I urge you to cook this one up when you have leftover veggies from a roast, it will be worth it!
  • half a cup of bulgur wheat
  • 2 rmedium potatoes - depending on how many you want to feed!
  • 1 butternut squash - again, size will depend on how many people you're serving
  • 2 medium carrots
  • 3 garlic cloves
  • 1 cup of brussel sproust
  • half a cup of boiled peas
  • salt, pepper, olive oil, herbes de provence
Start by turning on the oven at 180º. Wash, peel and dice the veggies. Toss them in a bowl with salt, pepper, olive oil and a scatter of herbes de provence. Pour them onto an oven tray and roast until they're tender and golden and ready. Allow to cool only slightly. Boil your peas in hot water with a pinch of salt and reserve. Cook the bulgur wheat according to instructions in the packet. Once the bulgur is ready, toss everything together in a bowl and check the seasoning, it might need a drizzle of olive oil, or a small scatter of lemon zest. Serve warm. Perfect for those leftovers from a big SUnday roast, isn't it? And meat free!


  1. OMG this is so cool that you're writing a novel! Good luck with it :) <3
    Marta/What should I eat for breakfast today

    1. I have written at least four novels so far, but only ever published one!
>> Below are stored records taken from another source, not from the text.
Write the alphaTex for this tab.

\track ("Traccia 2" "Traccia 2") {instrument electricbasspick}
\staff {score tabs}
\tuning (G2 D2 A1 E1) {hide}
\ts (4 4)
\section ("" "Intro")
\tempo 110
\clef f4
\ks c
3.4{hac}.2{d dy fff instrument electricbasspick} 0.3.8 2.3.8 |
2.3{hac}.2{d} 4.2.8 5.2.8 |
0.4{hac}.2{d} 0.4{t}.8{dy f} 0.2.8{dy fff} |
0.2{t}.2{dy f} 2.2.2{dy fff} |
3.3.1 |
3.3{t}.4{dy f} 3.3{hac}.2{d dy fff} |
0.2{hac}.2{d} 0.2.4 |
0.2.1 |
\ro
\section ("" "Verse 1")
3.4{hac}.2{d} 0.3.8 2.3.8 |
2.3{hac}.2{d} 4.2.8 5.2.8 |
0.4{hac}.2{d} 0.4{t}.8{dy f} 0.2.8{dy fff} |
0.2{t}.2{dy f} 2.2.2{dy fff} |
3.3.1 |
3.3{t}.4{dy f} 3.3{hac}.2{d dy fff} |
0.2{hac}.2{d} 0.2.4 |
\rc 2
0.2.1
This will be my second publishing, actually. Thank you!!

  2. É a segunda vez que vou tentar comentar :O
    a ver se é desta lol

    estava eu a dizer que com as tuas receitas estou a tomar consciência que tenha IMENSAS lacunas no uso de alguns ingredientes, como é este caso também... nunca provei trigo burlgur. Gosto imenso de couscous, por isso deduza que fosse gostar muito de trigo bulgur, embora sendo coisas distintas. Tem sido mesmo preguiça de experimentar coisas novas... às vezes ficamos na nossa zona de conforto e é difícil sair dela :)
    Gostei imenso da sugestão.
    Beijocas grandes e coragem para a revisão ;) se tu vais fazendo a revisão à medida que escreves estou certa que será tarefa mais fácil do que se não o fizesses..

    1. (nope, não é mais fácil, pelo contrário, como sou uma pessoa que de cinco em cinco segundos mudo de ideias, qto mais revisão faço, mais asneira dá ahahahahah) Trigo bulgur mexe comigo, livra, quase tanto como cevada, acho que eras capaz de gostar, sim, o sabor é completamente diferente do couscous, mas tem ali uma profundidade terrosa quase fumada, sabes? Adoro. ANdava a querer fazer uma salada destas há anos, e só agora é que a fiz, por isso, essa da comfort zone serve-me qual carapuça feita á minha medida, como te entendooooo!!